Solved – the cost function in cv.glm in R’s boot package

cross-validationr

I'm doing a cross validation using the leave-one-out method. I have a binary response and am using the boot package for R, and the cv.glm function. My problem is that I don't fully understand the "cost" part in this function. From what I can understand this is the function that decides whether an estimated value should be classified as a 1 or a 0, i.e the threshold value for the classification. Is this correct?

And, in the help in R they use this function for a binomial model: cost <- function(r, pi = 0) mean(abs(r-pi) > 0.5). How do I interpret this function? so I can modify it correctly for my analysis.

Any help is appreciated, don't want to use a function I don't understand.

Best Answer

r is a vector that contains the actual outcome, pi is a vector that contains the fitted values.

cost <- function(r, pi = 0) mean(abs(r-pi) > 0.5)

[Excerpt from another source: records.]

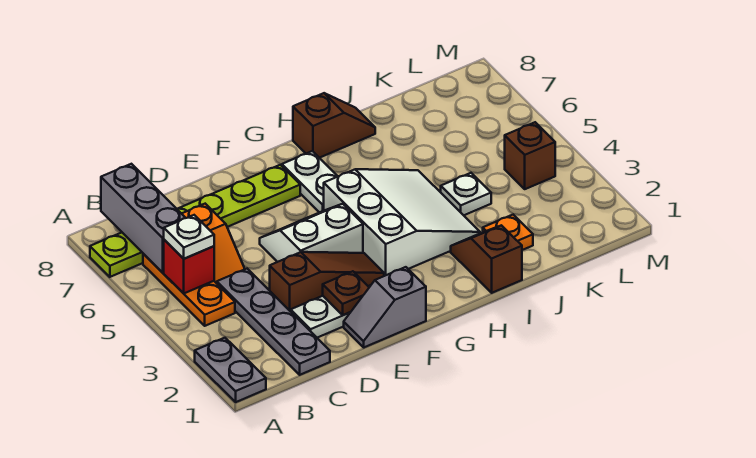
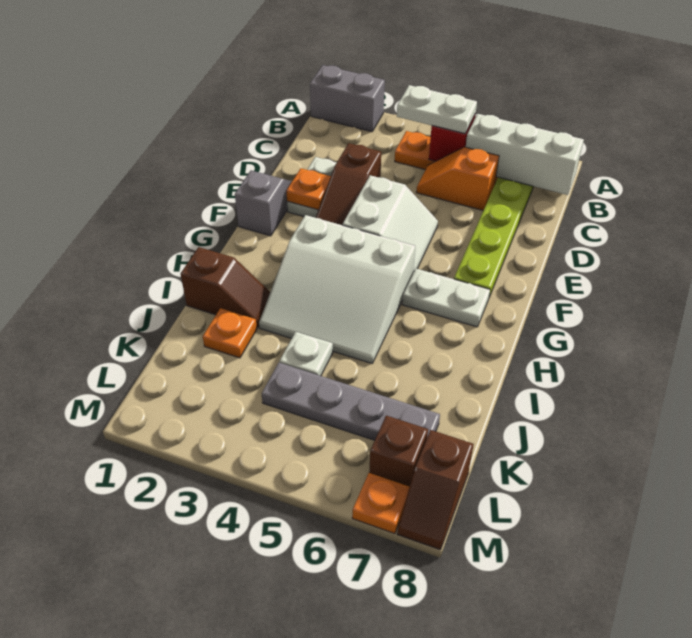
grey plate A1:A2 level 1 -> grey brick A1:A2 level 1
white plate B5 level 3 -> white plate B4:B5 level 3
grey brick B6:B8 level 2 -> white brick B6:B8 level 2
grey plate C1:C4 level 1 -> grey plate K4:K7 level 1
brown plate E2 level 2 -> orange plate E2 level 2
brown slope H8:I8 level 1 top H -> brown slope L8:M8 level 1 top L
brown brick L4 level 1 -> brown brick L7 level 1
none -> orange plate M7 level 1

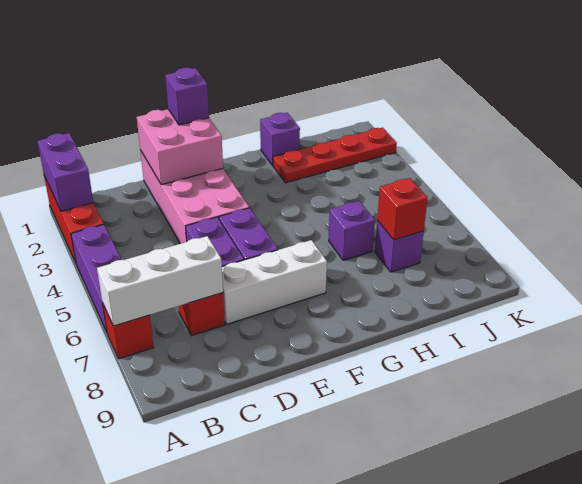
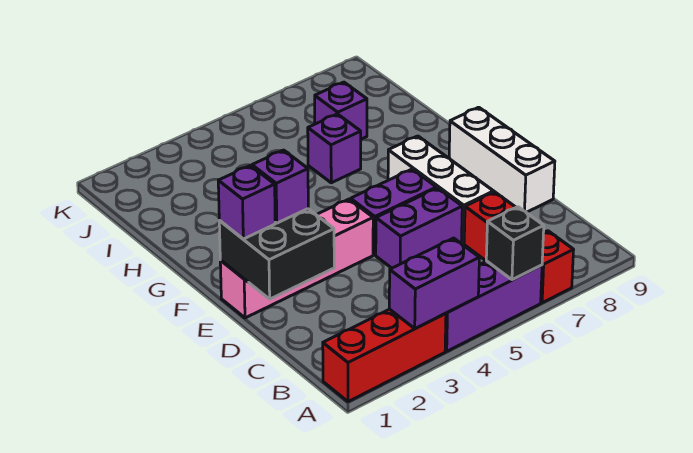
purple brick A1:A2 level 2 -> purple brick A3:A4 level 2
none -> black brick A6 level 2
white brick A7:C7 level 2 -> white brick D9:F9 level 1
pink brick D1:E4 level 1 -> pink brick E1:E4 level 1
pink brick D1:E2 level 2 -> black brick D1:E2 level 2
purple brick H1 level 1 -> purple brick E2 level 3
red plate H2:K2 level 1 -> none
red brick I7 level 2 -> none

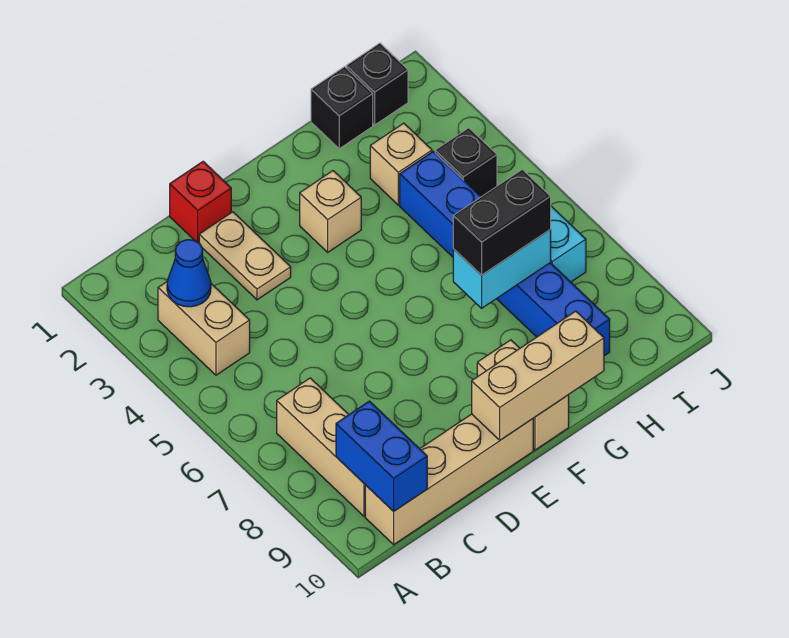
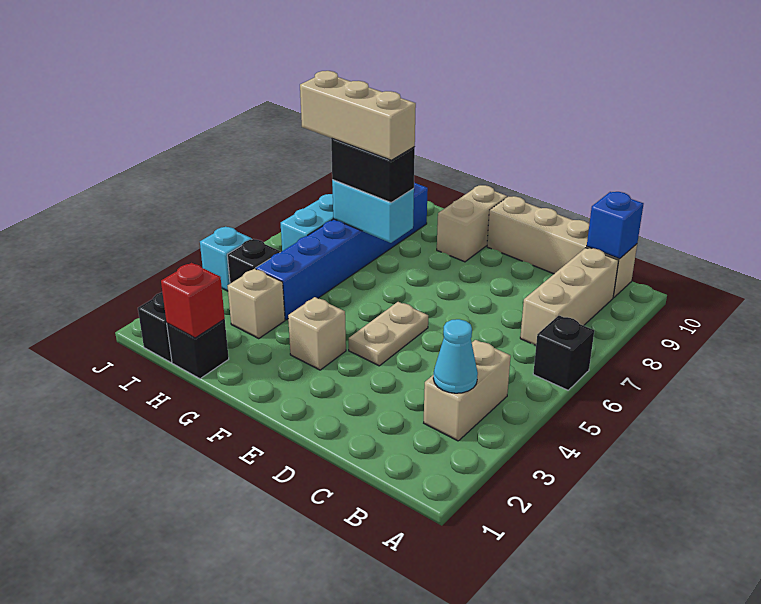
none -> black brick A6 level 1
blue cone B3 level 2 -> cyan cone B3 level 2
blue brick B9:B10 level 2 -> blue brick B10 level 2
red brick D1 level 1 -> red brick H1 level 2
tan plate D2:D3 level 1 -> tan plate E4:E5 level 1
tan brick E10:G10 level 2 -> tan brick G7:I7 level 4
none -> cyan brick J4 level 1

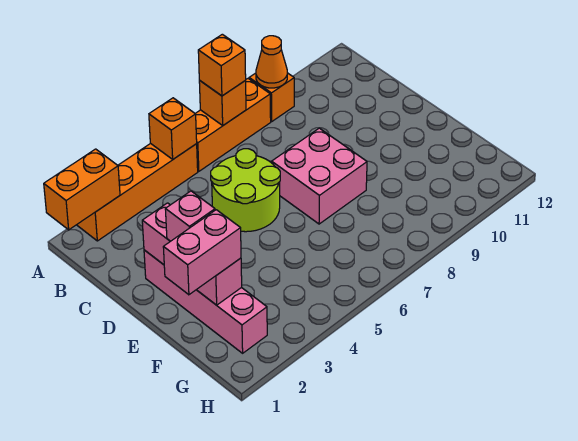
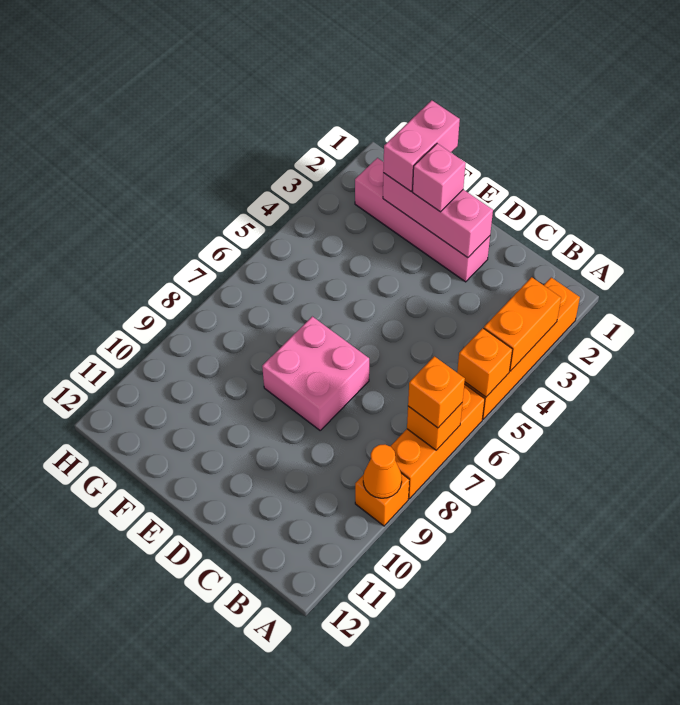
orange brick A1:A2 level 2 -> orange brick A3:A4 level 2
lime round brick C5:D6 level 1 -> none

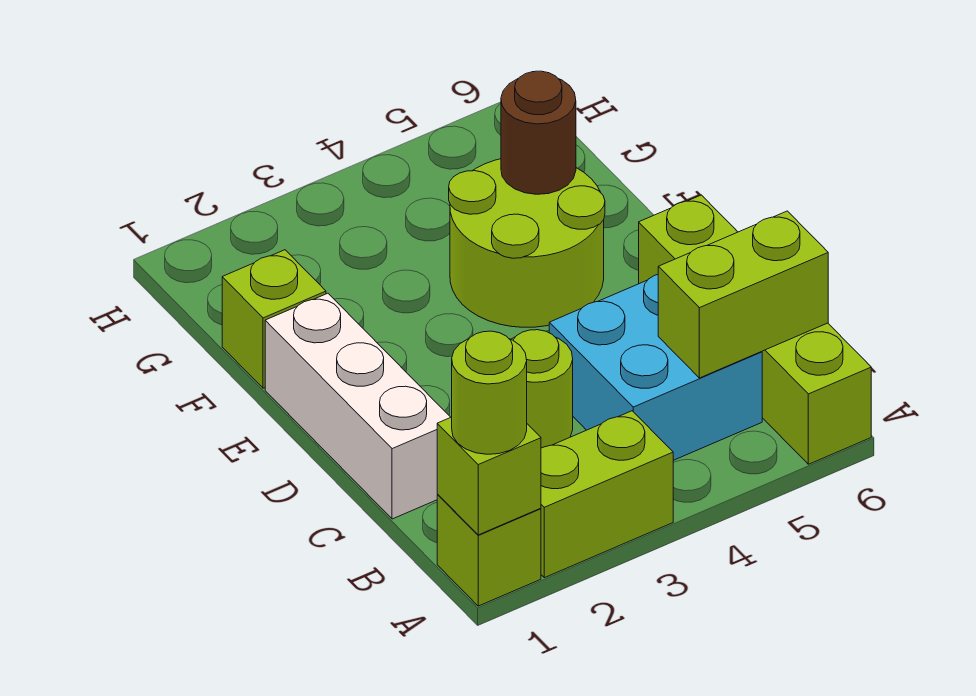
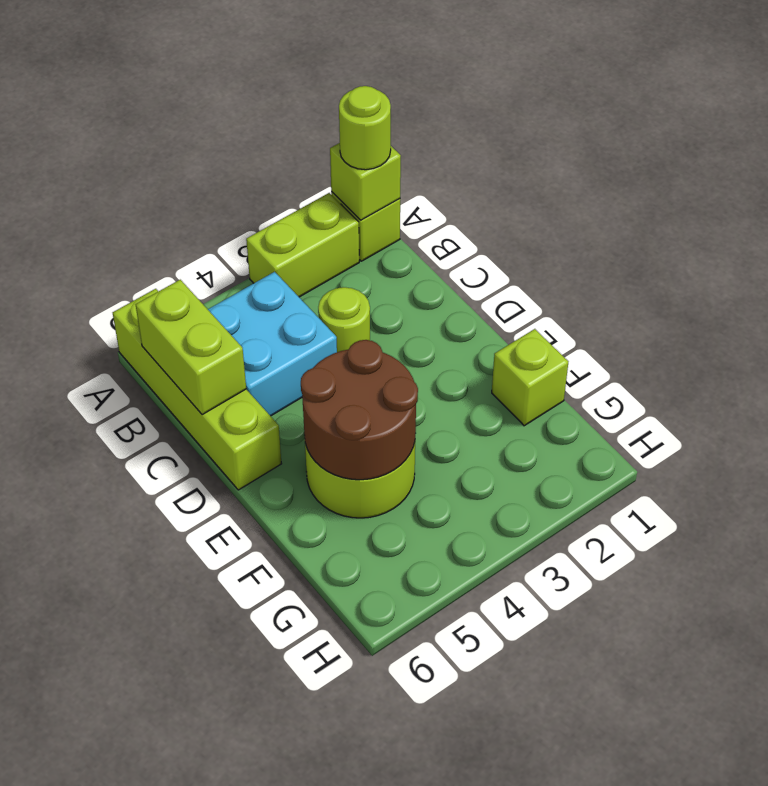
lime brick B5:B6 level 2 -> lime brick B6:C6 level 2
white brick C1:E1 level 1 -> none
brown round brick F5 level 2 -> brown round brick E4:F5 level 2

This is saying $cost = \sum|r_i - pi_i|$. You can define your own cost functions. In your case for binary classification you can do something like this

mycost <- function(r, pi){
    weight1 = 1 #cost for getting 1 wrong
    weight0 = 1 #cost for getting 0 wrong
    c1 = (r==1)&(pi<0.5) #logical vector - true if actual 1 but predict 0
    c0 = (r==0)&(pi>=0.5) #logical vector - true if actual 0 but predict 1
    return(mean(weight1*c1+weight0*c0))
  }

and put mycost as an argument in the cv.glm function.